Not sure if the query capabilities and syntax match azure docdb but the basic functionality should be workable.
GIN does not support range searches (needed for <, <=, >, >=), prefix or wildcard, etc. It also doesn't support index-only scans, last I checked. You cannot efficiently ORDER BY a nested GIN value.
I recommend reading the paper.
Developers, developers, developers
I think a `||` that works with JSON patches would be nice, but you can easily implement that as an extension if you need it.
Not the end of the world, but I have to look up the syntax every time I need to write a query.
I would prefer to use Postgres as my database, so this is worth investigating. Taking a brief look at the github page, it looks like it will be easy to swap it out in my code. So I think I know what I'll be spending my next sprint on.
The complexity of maintaining a relational database is at the core of their proprietary business model.
For operational systems, documents are just better in every way.
Leave the rdbms for analytics and reporting.
They (Microsoft) really don’t want you using it.
Cosmos can be a drop-in replacement.
If you start thinking in Domain-Driven Design terms, you realize the technology should be dictated by the business models. In many (if not most) cases, a document database is more than sufficient for most bounded contexts and its services, events, commands, and data.
Spinning up a relational database, managing schema changes, and tuning indexes is a constant drag on productivity.
If Microsoft wanted to compete with DynamoDB or MongoDB, they'd make the Cosmos document database a first line service in Azure. But you have to first spin up Cosmos and then identify a type of data storage.

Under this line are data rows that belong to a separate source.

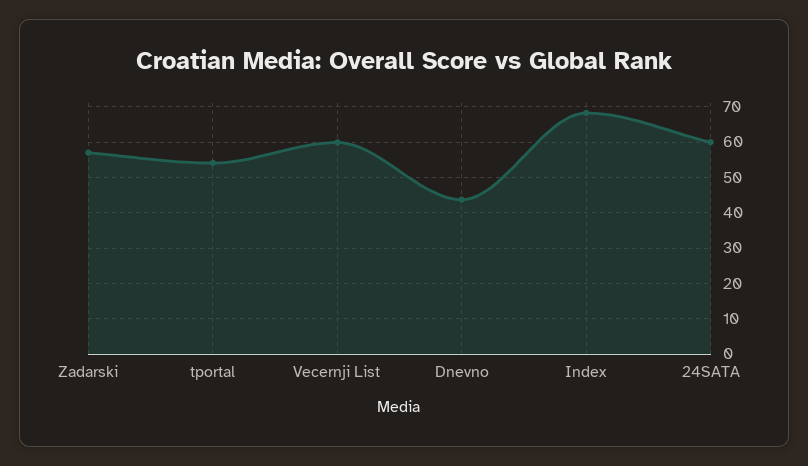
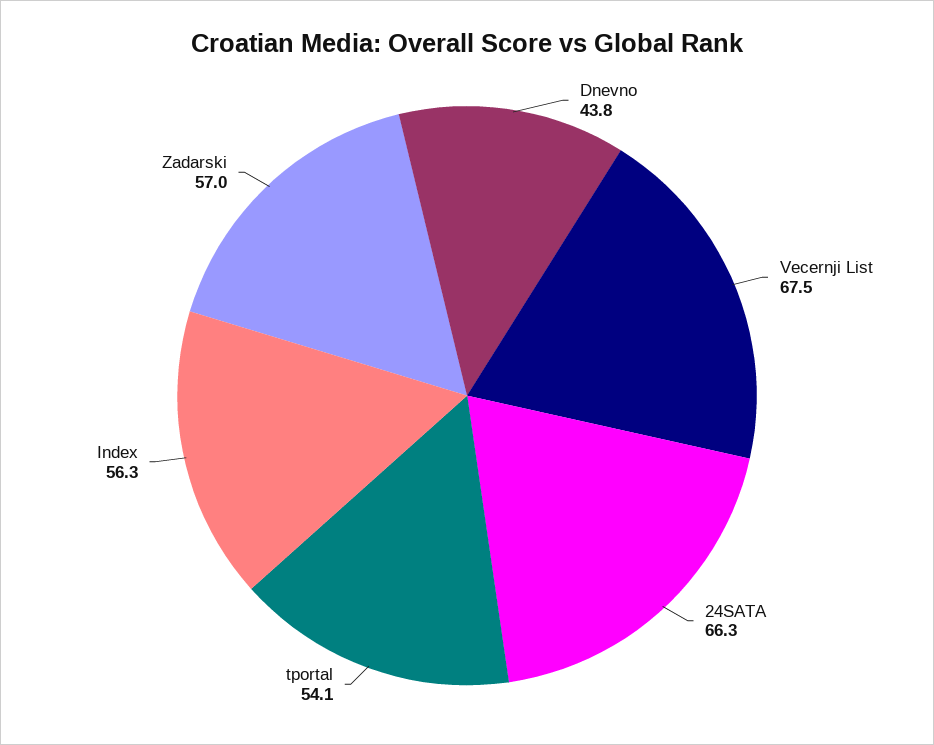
  {
    "Zadarski": 57,
    "tportal": 54.1,
-   "Vecernji List": 60,
+   "Vecernji List": 67.5,
    "Dnevno": 43.8,
-   "Index": 68,
+   "Index": 56.3,
-   "24SATA": 60
+   "24SATA": 66.3
  }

There is no technical reason for this setup other than to lump various non-relational data storage types into one service and create confusion and complexity.
I've done bake-offs between Microsoft and AWS and when I talk about a standard serverless architecture, the MS people are usually confused and respond, "What do you mean?" and the AWS folks are "Cool, so Lambdas and DynamoDB. We have 17 sample solutions for you."
I'm not saying you can't do serverless in Azure. I'm saying the support and advocacy is not there.
They call (or called, 3 years ago) it a "multi-modal" database, but really it was just a wrapper around three engines. It did come with fairly standardised pricing and availability guarantees, though, so my impression it was it was trying to sell to cloud architects and CIOs who might appreciate that.